▶ [SELECTION]:
## start

Wednesday 23 May 2012

No New Deal for people in fuel poverty

Green MLA Steven Agnew has expressed disappointment that £12m which had been set aside for the Green New Deal will now be used only for a boiler upgrade scheme for Housing Executive homes.

Social Development Minister Nelson McCausland made the announcement in the Assembly today when asked to outline the results of the economic appraisal carried out in relation to the £12m budget allocated for the Green New Deal.

“This is not the best use of the money earmarked for investment in the Green New Deal,” Mr Agnew said.

“The Green New Deal attracted all party support because it had the potential to tackle the triple crunch of unemployment, rising energy prices and climate change.

“It was designed to work as full package not in a piecemeal way which is simply tinkering around the edges as it also needs to incorporate retro fitting of insulation.

“18 months after the Executive first promised this money, the Minister has now chosen to support the Housing Executive’s bid and I believe that this is a wasted opportunity.

“The Green New Deal had provided the opportunity to leverage around £70 million of private investment over the next three years.

## end

▶ [DATASET EXCERPTS]:
## start

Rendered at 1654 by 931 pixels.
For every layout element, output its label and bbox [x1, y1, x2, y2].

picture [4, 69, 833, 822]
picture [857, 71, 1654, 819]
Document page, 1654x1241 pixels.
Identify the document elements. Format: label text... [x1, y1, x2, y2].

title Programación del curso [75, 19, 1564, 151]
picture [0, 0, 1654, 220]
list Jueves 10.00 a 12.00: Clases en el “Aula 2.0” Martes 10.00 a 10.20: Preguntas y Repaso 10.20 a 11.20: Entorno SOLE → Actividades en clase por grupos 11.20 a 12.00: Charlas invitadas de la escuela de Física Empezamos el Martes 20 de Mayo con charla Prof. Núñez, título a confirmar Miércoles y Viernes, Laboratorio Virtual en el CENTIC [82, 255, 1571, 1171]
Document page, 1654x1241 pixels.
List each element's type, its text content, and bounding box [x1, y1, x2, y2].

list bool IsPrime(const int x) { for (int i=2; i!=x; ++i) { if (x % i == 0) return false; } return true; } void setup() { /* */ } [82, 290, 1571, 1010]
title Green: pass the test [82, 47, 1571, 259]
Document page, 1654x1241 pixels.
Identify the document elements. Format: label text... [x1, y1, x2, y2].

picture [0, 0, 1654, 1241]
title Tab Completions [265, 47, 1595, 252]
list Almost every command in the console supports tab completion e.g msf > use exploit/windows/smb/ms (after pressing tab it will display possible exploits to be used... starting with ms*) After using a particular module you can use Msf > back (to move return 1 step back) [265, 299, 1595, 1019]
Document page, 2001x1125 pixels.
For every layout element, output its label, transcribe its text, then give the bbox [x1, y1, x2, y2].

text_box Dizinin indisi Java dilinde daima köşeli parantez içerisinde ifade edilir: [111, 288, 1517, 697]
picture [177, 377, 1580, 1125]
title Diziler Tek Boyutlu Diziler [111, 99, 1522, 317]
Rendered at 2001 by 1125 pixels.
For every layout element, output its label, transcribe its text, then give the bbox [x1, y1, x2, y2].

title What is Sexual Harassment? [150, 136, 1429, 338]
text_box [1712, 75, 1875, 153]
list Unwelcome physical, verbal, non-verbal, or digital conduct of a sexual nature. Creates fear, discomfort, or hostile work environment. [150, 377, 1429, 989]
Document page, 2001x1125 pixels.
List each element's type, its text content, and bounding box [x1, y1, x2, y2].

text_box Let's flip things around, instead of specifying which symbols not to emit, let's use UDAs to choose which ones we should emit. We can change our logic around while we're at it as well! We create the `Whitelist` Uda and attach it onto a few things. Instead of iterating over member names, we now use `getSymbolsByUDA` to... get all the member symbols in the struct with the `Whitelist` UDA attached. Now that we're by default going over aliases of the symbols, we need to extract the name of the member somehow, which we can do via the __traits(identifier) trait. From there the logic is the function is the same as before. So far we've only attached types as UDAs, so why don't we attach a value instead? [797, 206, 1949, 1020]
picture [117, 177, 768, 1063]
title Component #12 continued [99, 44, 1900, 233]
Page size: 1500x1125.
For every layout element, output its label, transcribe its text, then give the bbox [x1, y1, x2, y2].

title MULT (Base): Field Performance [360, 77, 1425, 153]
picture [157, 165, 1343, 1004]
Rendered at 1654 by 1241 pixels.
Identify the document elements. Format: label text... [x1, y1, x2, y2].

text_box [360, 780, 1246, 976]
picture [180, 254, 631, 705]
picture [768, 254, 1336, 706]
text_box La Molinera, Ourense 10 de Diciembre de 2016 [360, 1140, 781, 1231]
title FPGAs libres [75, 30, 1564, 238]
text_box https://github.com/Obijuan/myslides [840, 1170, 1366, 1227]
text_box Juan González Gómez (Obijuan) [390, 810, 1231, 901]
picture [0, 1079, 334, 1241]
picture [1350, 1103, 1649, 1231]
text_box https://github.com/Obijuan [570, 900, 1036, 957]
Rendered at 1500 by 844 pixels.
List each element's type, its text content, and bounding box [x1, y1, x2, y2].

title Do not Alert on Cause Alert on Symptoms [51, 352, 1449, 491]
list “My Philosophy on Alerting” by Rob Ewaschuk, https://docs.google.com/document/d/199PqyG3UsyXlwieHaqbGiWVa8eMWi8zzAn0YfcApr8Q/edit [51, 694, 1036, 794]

## end

▶ [EXERCISE REQUIREMENTS]:
1) Answer these questions from the press release:
(a) How much money had been set aside for the Green New Deal?
(b) Which minister made the announcement in the Assembly?
(c) How much private investment had the Green New Deal offered the chance to leverage, and over what period?
2) Reproduce a passage of the press release, putting "chamber" in place of "Assembly". Begin at the words "Social Development Minister" and stop after "Green New Deal.".

▶ [ANSWERS]:
1)
(a) £12m.
(b) Social Development Minister Nelson McCausland.
(c) Around £70 million over the next three years.

2)
Social Development Minister Nelson McCausland made the announcement in the chamber today when asked to outline the results of the economic appraisal carried out in relation to the £12m budget allocated for the Green New Deal.